EXCERPTED TEXT -
----------

The Frick Collection opens to the public at 1 East 71st Street in the 21-year-old Fifth Avenue mansion of the late steel magnate Henry Clay Frick following the death of his widow, Adelaide. Architect John Russell Pope has remodeled the house, which attracts 5,000 people in its first week to view its collections of bronzes, Chinese and French porcelains, Limoges enamels, and Renaissance and 18th-century French furniture, but more to see important paintings by such masters as Giovanni Bellini, Constable, Fragonard, Gainsborough, El Greco, Hals, Hogarth, the younger Holbein, Ingres, Piero della Francesca, Rembrandt, Renoir, Titian, Turner, Jan van Eyck, Vermeer, and Whistler (see 1977).

The WPA makes jobs for artists in a program to decorate post offices and other federal buildings.

Brooklyn-born graphic designer Paul Rand (originally Peretz Rosenbaum), 20, opens a tiny design study in East 38th Street, Manhattan. The son of an Orthodox Jewish grocer in East New York, Rand persuaded his father to put up a $25 entrance fee for night-school classes at Pratt Institute while he attended Harren High School in Manhattan, he has worked for an advertising agency designing packages and lettering for Squibb and other clients, and beginning next year will design pages for Apparel Arts magazine before being hired by its parent company Esquire-Coronet, where he will develop his own vision and graphic style.

----------

DATA RECORDS -

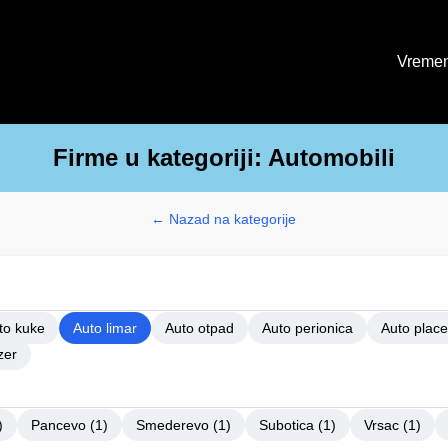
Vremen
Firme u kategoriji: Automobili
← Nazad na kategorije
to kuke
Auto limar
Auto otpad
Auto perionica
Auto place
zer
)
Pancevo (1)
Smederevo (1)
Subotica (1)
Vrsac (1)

----------

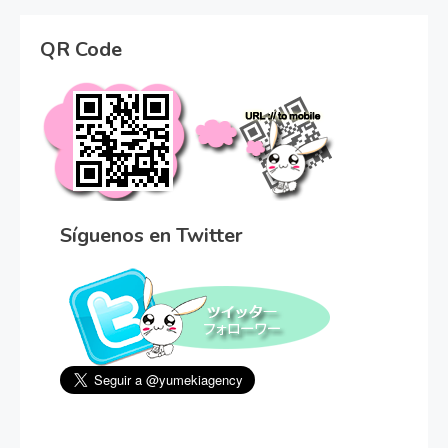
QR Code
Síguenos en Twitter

----------

ASSIGNMENT 1 -
Reproduce the stretch of the arts chronology from "The Frick Collection" through "other federal buildings.".
ASSIGNMENT 2 -
According to the arts chronology, how many people did the Frick Collection attract in its first week?

YOUR RESPONSE 1 -
The Frick Collection opens to the public at 1 East 71st Street in the 21-year-old Fifth Avenue mansion of the late steel magnate Henry Clay Frick following the death of his widow, Adelaide. Architect John Russell Pope has remodeled the house, which attracts 5,000 people in its first week to view its collections of bronzes, Chinese and French porcelains, Limoges enamels, and Renaissance and 18th-century French furniture, but more to see important paintings by such masters as Giovanni Bellini, Constable, Fragonard, Gainsborough, El Greco, Hals, Hogarth, the younger Holbein, Ingres, Piero della Francesca, Rembrandt, Renoir, Titian, Turner, Jan van Eyck, Vermeer, and Whistler (see 1977).

The WPA makes jobs for artists in a program to decorate post offices and other federal buildings.

YOUR RESPONSE 2 -
5,000 people.